Honolulu, Hawaii, USA
With a population of almost 340,000 people, Honolulu is the most remote major city in the world as the closest location on the mainland to it is the Point Arena Lighthouse in California at 3,800 km (2,360 mi). It might be due this extreme isolation that Honolulu (as well as the whole state of Hawaii) is one of the cleanest and greenest places in the world.

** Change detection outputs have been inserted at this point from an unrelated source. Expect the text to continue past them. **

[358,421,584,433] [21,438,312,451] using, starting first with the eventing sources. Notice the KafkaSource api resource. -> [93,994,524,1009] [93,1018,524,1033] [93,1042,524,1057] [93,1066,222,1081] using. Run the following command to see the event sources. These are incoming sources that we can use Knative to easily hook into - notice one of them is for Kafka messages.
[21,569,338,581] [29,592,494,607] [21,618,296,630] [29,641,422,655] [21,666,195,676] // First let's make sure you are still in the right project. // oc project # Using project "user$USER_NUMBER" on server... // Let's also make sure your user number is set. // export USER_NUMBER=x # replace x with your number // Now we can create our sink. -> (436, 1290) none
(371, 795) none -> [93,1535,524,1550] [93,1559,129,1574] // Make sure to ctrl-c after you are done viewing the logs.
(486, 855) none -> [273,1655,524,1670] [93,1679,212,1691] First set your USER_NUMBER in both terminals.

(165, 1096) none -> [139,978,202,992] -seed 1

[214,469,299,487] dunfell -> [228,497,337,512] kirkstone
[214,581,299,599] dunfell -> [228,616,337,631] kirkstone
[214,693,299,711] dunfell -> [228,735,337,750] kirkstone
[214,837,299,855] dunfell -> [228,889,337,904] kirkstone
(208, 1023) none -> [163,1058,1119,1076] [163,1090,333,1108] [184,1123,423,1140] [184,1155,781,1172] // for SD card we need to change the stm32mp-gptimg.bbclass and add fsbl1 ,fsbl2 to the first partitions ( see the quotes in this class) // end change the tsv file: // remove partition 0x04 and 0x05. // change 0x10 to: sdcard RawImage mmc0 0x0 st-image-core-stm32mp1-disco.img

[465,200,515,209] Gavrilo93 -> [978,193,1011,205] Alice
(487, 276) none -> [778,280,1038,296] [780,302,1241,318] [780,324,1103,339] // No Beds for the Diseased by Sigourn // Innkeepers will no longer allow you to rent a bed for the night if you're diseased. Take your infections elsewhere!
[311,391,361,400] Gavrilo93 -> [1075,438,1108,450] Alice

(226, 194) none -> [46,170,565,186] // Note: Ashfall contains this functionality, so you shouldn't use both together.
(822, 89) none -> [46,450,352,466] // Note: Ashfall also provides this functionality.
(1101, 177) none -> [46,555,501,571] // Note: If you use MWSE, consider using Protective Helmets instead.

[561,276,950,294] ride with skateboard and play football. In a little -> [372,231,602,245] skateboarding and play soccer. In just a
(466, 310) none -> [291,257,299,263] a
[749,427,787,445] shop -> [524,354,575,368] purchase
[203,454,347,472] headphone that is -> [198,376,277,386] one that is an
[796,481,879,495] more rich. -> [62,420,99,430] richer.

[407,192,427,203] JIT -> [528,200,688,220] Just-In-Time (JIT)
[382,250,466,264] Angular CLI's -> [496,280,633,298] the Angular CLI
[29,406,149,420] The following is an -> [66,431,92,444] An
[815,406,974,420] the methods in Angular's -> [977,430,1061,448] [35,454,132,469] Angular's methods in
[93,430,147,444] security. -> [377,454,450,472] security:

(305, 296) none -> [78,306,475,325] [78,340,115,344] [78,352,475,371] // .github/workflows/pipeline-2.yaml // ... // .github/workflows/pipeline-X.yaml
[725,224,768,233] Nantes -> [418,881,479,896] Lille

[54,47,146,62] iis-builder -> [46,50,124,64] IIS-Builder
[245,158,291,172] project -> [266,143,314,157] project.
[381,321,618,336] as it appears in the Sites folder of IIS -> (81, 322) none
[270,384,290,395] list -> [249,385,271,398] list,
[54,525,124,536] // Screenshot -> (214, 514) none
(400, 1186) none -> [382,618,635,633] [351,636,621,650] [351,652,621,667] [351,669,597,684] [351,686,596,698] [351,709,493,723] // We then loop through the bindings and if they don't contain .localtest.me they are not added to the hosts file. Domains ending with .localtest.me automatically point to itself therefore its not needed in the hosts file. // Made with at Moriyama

The capital of Denmark, Copenhagen is recognized as one of the most environmentally friendly cities in the world. As a result of its commitment to high environmental standards, Copenhagen has been praised for its green economy, ranked as the top green city for the second time in the 2014 Global Green Economy Index. Substantial investments in sewage treatment have improved water quality in the harbor to an extent that it can be used for swimming.
Chicago, Illinois, USA
With over 2.7 million residents, Chicago is the third largest city in the USA but has a reputation of being a very clean and eco-friendly city. Chicago has planted over 186,000 sq m (2 million sq ft) of rooftop gardens throughout the city to improve the air quality, and it also encourages its residents to use public transport to reduce emissions.
The second biggest city in Germany, Hamburg has been praised for its environmental efforts for years. It has set itself a target of cutting CO2 emissions by 80 percent by 2050. Hamburg’s authorities also released details of plans to develop a “Green Network,” which would mean that people will no longer need to take to their cars to get around the city.